Designing protein drugs for the treatment of cancer and inflammatory diseases

Supervisor: Dr Conan Wang (c.wang@imb.uq.edu.au)

Cytokines are signalling proteins that play essential roles in immune responses and have garnered clinical interest in the context of cancer, autoimmunity, and infectious disease. This project aims to overcome their limitations of poor stability, activity, and specificity to develop new therapeutics. Candidates will learn new skills in drug design and characterisation using tools in molecular biology, biochemistry, and structural biology. 

Determining three-dimensional structures of protein modulators using NMR spectroscopy

Supervisors: Professor David Fairlie (d.fairlie@uq.edu.au), Dr Huy Hoang (h.hoang@imb.uq.edu.au)

Three-dimensional structures of compounds in solution determine their activities on biological targets (e.g. proteins, DNA, RNA). NMR spectroscopy is the most powerful and versatile method to elucidate solution structures, dynamics and interactions of chemical compounds alone and with their targets. This project will give opportunities to solve three dimensional structures of bioactive fragments of proteins and small molecule modulators of proteins.

================

:: WHAT YOU WILL DO ::
1 > Summarize the project descriptions in two sentences.
2 > Please extract the part of the project descriptions between "Determining three-dimensional structures" and "(d.fairlie@uq.edu.au), Dr Huy Hoang (h.hoang@imb.uq.edu.au)", inclusive, word for word.

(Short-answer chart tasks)
================

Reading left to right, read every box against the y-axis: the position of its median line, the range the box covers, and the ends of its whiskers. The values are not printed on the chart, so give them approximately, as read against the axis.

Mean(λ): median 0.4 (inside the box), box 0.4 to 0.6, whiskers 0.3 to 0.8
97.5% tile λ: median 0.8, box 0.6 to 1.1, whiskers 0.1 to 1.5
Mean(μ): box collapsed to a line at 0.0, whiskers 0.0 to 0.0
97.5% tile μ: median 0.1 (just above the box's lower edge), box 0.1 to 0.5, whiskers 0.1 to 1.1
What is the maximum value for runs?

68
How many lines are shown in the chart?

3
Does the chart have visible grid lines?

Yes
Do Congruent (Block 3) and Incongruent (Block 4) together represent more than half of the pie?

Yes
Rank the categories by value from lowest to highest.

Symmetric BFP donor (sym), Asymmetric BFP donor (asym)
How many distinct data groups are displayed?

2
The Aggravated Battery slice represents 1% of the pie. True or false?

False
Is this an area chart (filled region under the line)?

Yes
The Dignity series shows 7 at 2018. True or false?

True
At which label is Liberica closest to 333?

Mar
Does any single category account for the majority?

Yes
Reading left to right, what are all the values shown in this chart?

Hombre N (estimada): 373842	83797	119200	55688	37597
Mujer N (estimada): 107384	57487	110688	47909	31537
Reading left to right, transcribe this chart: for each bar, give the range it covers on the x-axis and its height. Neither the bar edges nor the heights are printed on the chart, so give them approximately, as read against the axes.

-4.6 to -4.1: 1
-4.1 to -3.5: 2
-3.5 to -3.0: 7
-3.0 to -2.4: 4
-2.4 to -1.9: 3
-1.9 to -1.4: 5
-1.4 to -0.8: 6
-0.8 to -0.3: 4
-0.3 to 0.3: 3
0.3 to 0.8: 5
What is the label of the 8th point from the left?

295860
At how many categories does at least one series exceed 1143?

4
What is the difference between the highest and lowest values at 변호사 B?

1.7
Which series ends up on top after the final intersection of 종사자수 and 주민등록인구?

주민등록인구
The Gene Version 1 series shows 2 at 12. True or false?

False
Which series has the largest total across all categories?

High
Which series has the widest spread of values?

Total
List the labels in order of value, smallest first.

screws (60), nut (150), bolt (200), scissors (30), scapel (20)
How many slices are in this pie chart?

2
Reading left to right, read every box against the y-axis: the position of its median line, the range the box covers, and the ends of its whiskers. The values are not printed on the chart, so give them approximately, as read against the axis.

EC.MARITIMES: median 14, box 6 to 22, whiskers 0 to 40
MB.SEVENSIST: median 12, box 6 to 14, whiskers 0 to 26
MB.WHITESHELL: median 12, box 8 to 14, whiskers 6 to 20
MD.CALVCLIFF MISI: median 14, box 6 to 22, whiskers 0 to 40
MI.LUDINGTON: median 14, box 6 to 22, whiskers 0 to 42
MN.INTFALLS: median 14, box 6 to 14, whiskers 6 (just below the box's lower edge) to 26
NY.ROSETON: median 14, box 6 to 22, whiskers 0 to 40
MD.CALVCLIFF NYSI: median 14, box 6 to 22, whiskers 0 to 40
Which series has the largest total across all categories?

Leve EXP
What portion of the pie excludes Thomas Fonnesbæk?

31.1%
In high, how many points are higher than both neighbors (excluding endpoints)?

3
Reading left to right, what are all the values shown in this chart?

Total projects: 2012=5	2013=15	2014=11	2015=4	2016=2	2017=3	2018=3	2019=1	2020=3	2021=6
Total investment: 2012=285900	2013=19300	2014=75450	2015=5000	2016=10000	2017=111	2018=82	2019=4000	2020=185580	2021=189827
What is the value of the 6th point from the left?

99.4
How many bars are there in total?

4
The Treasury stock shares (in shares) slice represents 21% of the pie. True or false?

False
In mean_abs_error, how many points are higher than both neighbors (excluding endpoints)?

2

================

:: RESULTS FOR EACH TASK ::
1 > One project, supervised by Dr Conan Wang, aims to overcome the poor stability, activity, and specificity of cytokines, which are signaling proteins with essential roles in immune responses, to develop new therapeutics. Another, supervised by Professor David Fairlie and Dr Huy Hoang, will use NMR spectroscopy to solve three-dimensional structures of bioactive fragments of proteins and small molecule modulators of proteins.

2 >
Determining three-dimensional structures of protein modulators using NMR spectroscopy

Supervisors: Professor David Fairlie (d.fairlie@uq.edu.au), Dr Huy Hoang (h.hoang@imb.uq.edu.au)